The survey then gets to a final point which further confuses the issue — there are compound statements where a person may object to part of a statement but agree to another part of it. So, an ethical vegetarian may think that eating meat is immoral but not that it is “impure”. But this was already addressed in the separate questions, so why are the two being asked together? What does it mean if someone agrees that meat-eating is immoral, disagrees that it is impure, yet agrees that it is both immoral and impure? How will this be interpreted?

Lost opportunity

Finally, the survey is a lost opportunity for teasing out differences between the individual respondent and their community.
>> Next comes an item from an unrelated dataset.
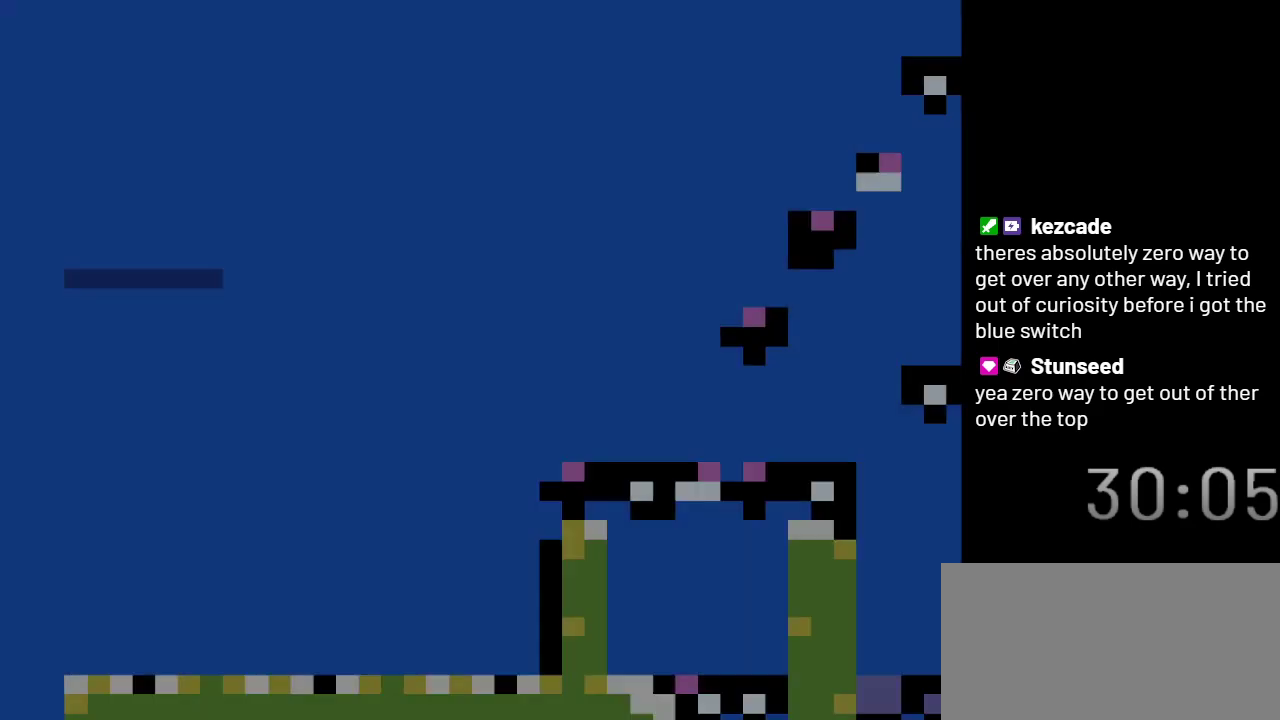
{"buttons": ["DPAD_RIGHT"], "events": []}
These questions are best reflected together rather than apart, else the respondent may get confused on whose behalf they are responding. “I recognize casteism is a problem but I cannot separate it from my culture” is followed immediately by “Caste identity is a source of pride”. Is the latter a description of me, or of my community but not me? Grouping my personal attitudes about caste and separating them from my perception of overall attitudes about caste could have been an interesting side aspect of this study.

Conclusion

This study is poorly designed and unlikely to yield even hypothesis-generating results. The non-random sample, the numerous issues with question-wording, the constant shifts between Indian and South Asia (but not between South Asia and any other South Asian country), the answer scales being mixed up throughout, the construct validity of many of the underlying concepts, and the poorly thought through demographics mean difficulties if not impossibilities for interpreting the results or applying to any context. It’s a shame because the underlying concepts may well be worth studying, but this is not the study that will get us there. 


Raman Khanna, MD is an associate professor of clinical medicine, physician, and informaticist at the University of California, San Francisco. Since majoring in religion in college he maintains an avid interest in religion and history. He is a member of the Hindu American Foundation’s National Leadership Council, where he helps with special projects and data analysis.